Random question, how's your gag reflex these days
your brother is wearing shin guards in the swimming pool. i have a feeling that this happens often
I think I explained what happened in the voicemail. But I think I might have just cried and ranted about how cool osiris shoes are
I just realized I have yet to puke in your new apartment. Clearly we're doing something wrong. On my way over with Cuervo as I type.
Did you really just text me at 6:35 in the morning asking where the condoms were? I moved out a year ago.
I guess she thought her walk of shame would be more dignified if she stole my dog
Dude, please wake him up, there are pills all over the floor and hes the only one who knows which ones to take simultaneously.

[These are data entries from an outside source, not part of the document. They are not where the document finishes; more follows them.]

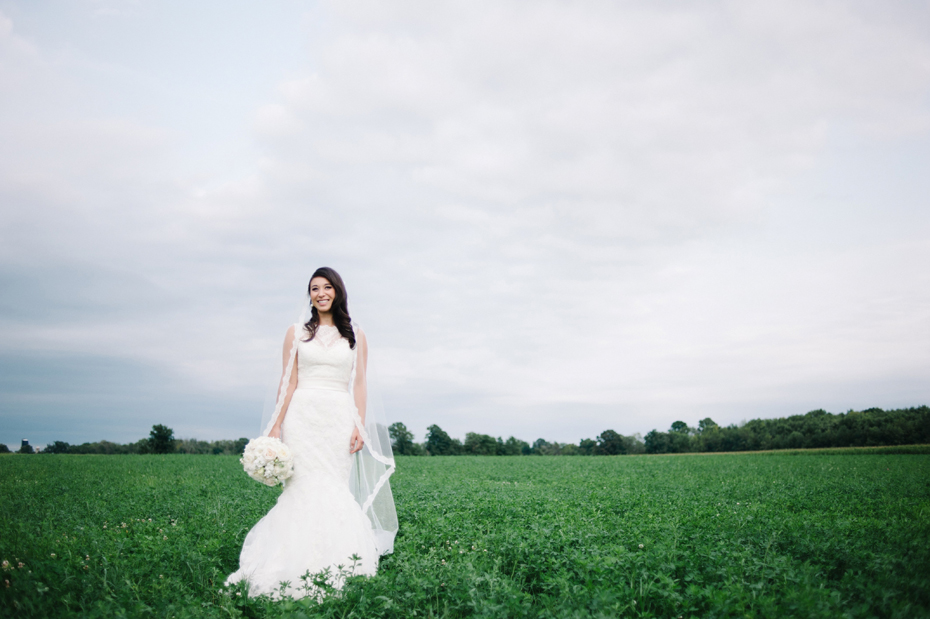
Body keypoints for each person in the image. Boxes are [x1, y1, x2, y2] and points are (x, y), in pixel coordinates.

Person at [226, 267, 397, 598]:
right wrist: (276, 425)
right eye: (314, 288)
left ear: (337, 291)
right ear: (309, 295)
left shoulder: (356, 335)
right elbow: (287, 381)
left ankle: (340, 563)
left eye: (327, 287)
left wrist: (359, 425)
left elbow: (359, 383)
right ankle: (285, 562)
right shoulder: (295, 333)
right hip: (301, 418)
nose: (321, 293)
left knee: (334, 487)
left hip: (337, 417)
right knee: (301, 487)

I have just figured that it takes exactly 2 and a half rums to clean the bathroom..
That's actually a fantastic idea... The kinky sex dungeon will be vastly improved by the addition of a lightsaber
Whats proper etiquette for apologizing to your wife for being so drunk you stood up and pissed on the bedroom floor next to the bed?
I'm high, watching "Scream" and eating a grilled cheese sandwich off my boobs. I'm not going anywhere
Come on, clusterfuck. Put on a pushup bra and get your fine ass to the bar, or you will be a sad single stoner forever
He's tying my arms above my head and all I can think is that I should've shaved my armpits
It's like the bat signal. He only texts me when I'm naked.
All I want is dick and wine.
I made soup. Now I'm having post soup making wine. I had pre soup making wine also.